De Voorzitter van de Tweede Kamer

der Staten-Generaal

Postbus 20018

2500 EA  DEN HAAG



Datum

Uw brief (Kenmerk)

Ons kenmerk

13 oktober 2008

2070829770

DB 2008-00557 U

Onderwerp

Vragen van de leden Remkes, Weekers en Blok (allen VVD)



Hierbij doe ik u mede namens de minister van Sociale Zaken en
Werkgelegenheid de antwoorden op de schriftelijke vragen van de leden
Remkes, Weekers en Blok (allen VVD) over onbelaste vergoedingen voor
woon-werkverkeer en zakelijk verkeer met de eigen auto van werknemers
toekomen.

Hoogachtend,

de staatssecretaris van Financiën,

mr. drs. J.C. de Jager

2008Z02367 / 2070829770

Vragen van de leden Remkes, Weekers en Blok (allen VVD) aan de
staatssecretaris van Financiën en de minister van Sociale Zaken over
onbelaste vergoedingen voor woon- werkverkeer en zakelijk verkeer met de
eigen auto van werknemers. (Ingezonden 15 september 2008)

1

Constaterende dat vanaf 2004 de fiscale behandeling van vergoedingen
voor woon- werkverkeer en zakelijk verkeer met de eigen auto van
werknemers is geharmoniseerd en gekozen werd voor een onbelaste
vergoeding van de variabele autokosten van €0,18 (vanaf 1 januari
2006: €0,19), kunt u aangeven met welk percentage de variabele kosten
van een middenklasse auto zijn gestegen in de periode van 1 januari 2004
tot 1 juli 2008 en uit welke componenten is die kostenontwikkeling
samengesteld?

4

Kunt u aangeven welke koopkrachteffecten de in de eerste vraag
aangegeven ontwikkelingen bij de huidige hoogte van de variabele
autokosten op jaarbasis hebben als gevolg van het deels belasten van wel
gemaakte en met veel meer dan inflatie gestegen variabele autokosten,
bij een modaal inkomen, een middenklasse auto en een fictief aantal
gereden kilometers woon- werkverkeer (bijv. 40 km per werkdag) en
zakelijke kilometers (bijv. 15.000 per jaar)? Acht u de huidige
situatie, ook voor oudere mensen, stimulerend om aan het arbeidsproces
(te blijven) deelnemen? Bent u bereid over deze problematiek overleg te
voeren met de sociale partners?

Voor het antwoord op vraag 1 en 4 zie onderstaand.

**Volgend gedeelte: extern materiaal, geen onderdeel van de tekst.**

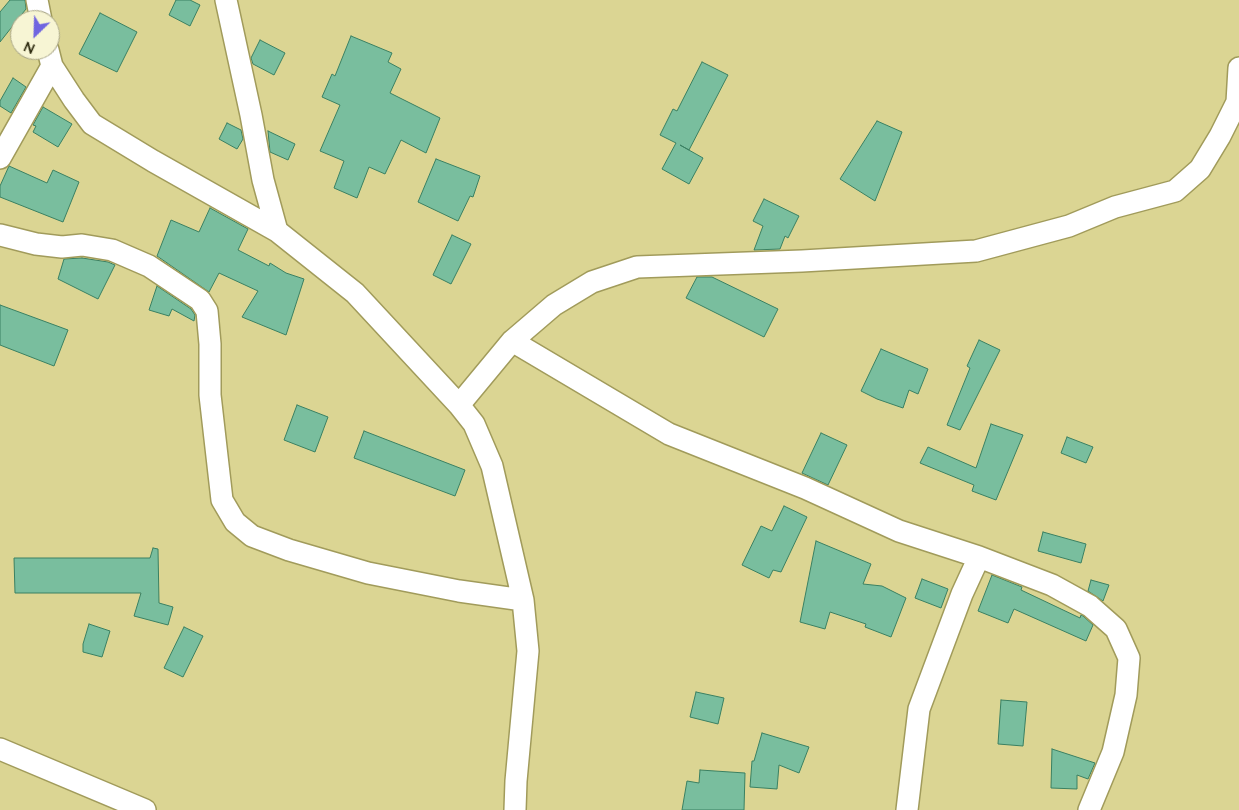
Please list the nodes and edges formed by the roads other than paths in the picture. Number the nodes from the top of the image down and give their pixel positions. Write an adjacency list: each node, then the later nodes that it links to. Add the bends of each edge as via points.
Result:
1 (226, 0): 6 (street, via 263,180)
2 (49, 60): 5 (street)
3 (51, 60): 6 (street, via 92,124)
4 (1239, 68): 8 (street, via 1236,102 1220,136 1200,168 1175,191 1115,207 1069,226 976,251 637,268 592,282 554,305)
5 (0, 158)
6 (277, 231): 9 (street, via 355,293)
7 (0, 235): 11 (street, via 36,244 82,245 112,250 149,266 200,300 207,311 210,395 222,500 235,522 252,536 368,573)
8 (512, 341): 9 (street); 10 (street, via 669,434 805,488 899,531)
9 (459, 405): 11 (street, via 474,424 492,466)
10 (979, 557): 15 (street, via 919,709); 16 (street, via 1052,585 1090,606 1116,629 1129,658 1126,695 1113,752)
11 (523, 600): 14 (street, via 528,651)
12 (0, 749): 13 (street)
13 (145, 810)
14 (515, 810)
15 (907, 810)
16 (1089, 810)

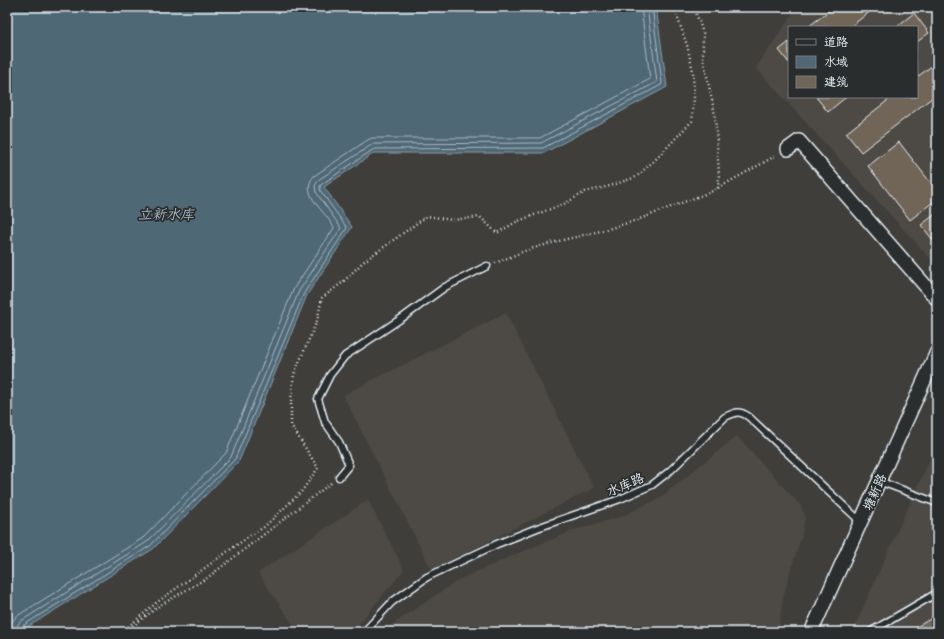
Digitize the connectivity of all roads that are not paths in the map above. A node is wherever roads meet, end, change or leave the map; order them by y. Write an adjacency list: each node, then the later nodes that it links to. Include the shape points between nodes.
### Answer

Allereerst wil ik hier opmerken dat de onbelaste reiskostenvergoeding
niet alleen van toepassing is op met een auto afgelegde kilometers, maar
bijvoorbeeld ook van toepassing is op te voet, per fiets of per openbaar
vervoer afgelegde kilometers. Voor deze vervoermodaliteiten is € 0,19
per kilometer in het algemeen ruim voldoende.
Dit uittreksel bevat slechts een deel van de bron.